Open AccessPurification and characterization of cyanophycin and cyanophycin synthetase from the thermophilic Synechococcus sp. MA19
Author(s) -
Hai Tran,
OppermannSanio Fred Bernd,
Steinbüchel Alexander
Publication year - 1999
Publication title -
fems microbiology letters
Language(s) - English
Resource type - Journals
SCImago Journal Rank - 0.899
H-Index - 151
eISSN - 1574-6968
pISSN - 0378-1097
DOI - 10.1111/j.1574-6968.1999.tb08849.x
Subject(s) - size exclusion chromatography , thermophile , molecular mass , biochemistry , gel electrophoresis , polyacrylamide gel electrophoresis , chromatography , synechococcus , chemistry , arginine , sodium dodecyl sulfate , aspartic acid , cyanobacteria , amino acid , enzyme , biology , bacteria , genetics
The biosynthesis and accumulation of cyanophycin in the thermophilic cyanobacterium Synechococcus sp. MA19 were studied. By growing the cells in a 80‐l closed tubular photobioreactor under controlled conditions, the cells accumulated cyanophycin amounting up to 3.5% of the dry cell matter. The cyanophycin was purified and chemical analysis showed that it was composed of arginine and aspartic acid occurring at a molar ratio of 1:0.9. Sodium dodecyl sulfate‐polyacrylamide gel electrophoresis revealed a broad distribution of the apparent molecular masses ranging from 20 to 130 kDa with a maximum at 50 kDa.
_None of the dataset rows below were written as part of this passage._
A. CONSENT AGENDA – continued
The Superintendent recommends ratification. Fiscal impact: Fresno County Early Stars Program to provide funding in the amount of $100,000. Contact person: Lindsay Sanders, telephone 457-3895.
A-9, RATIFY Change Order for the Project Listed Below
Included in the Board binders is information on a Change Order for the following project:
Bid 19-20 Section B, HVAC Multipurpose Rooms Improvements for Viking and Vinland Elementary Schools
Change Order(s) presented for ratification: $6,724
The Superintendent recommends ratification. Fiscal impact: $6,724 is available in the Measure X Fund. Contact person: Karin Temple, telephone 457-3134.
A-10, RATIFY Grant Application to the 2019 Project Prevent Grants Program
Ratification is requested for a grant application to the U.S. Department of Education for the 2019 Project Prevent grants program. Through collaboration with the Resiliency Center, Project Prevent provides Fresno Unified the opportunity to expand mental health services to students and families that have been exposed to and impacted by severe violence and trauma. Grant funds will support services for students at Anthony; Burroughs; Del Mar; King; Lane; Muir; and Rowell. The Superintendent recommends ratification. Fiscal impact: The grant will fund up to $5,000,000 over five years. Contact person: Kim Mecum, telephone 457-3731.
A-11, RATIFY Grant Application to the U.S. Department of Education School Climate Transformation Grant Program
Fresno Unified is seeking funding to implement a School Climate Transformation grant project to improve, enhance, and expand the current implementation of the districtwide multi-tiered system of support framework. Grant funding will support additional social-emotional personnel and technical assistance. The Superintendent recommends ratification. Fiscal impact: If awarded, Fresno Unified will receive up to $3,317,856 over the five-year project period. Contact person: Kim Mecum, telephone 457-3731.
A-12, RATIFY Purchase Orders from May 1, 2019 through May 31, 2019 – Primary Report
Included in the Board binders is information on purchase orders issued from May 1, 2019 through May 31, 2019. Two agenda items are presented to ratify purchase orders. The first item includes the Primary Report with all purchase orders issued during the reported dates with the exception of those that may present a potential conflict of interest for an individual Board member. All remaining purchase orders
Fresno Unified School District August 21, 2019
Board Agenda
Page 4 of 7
During a three‐step purification procedure involving ion exchange chromatography and gel filtration, the cyanophycin synthetase from strain MA19 was purified 144‐fold to electrophoretic homogeneity. It consisted of only one single type of subunit exhibiting an apparent molecular mass of 130 kDa. The enzyme catalyzed the polymerization of arginine and aspartate at elevated temperatures and was even active at 80°C.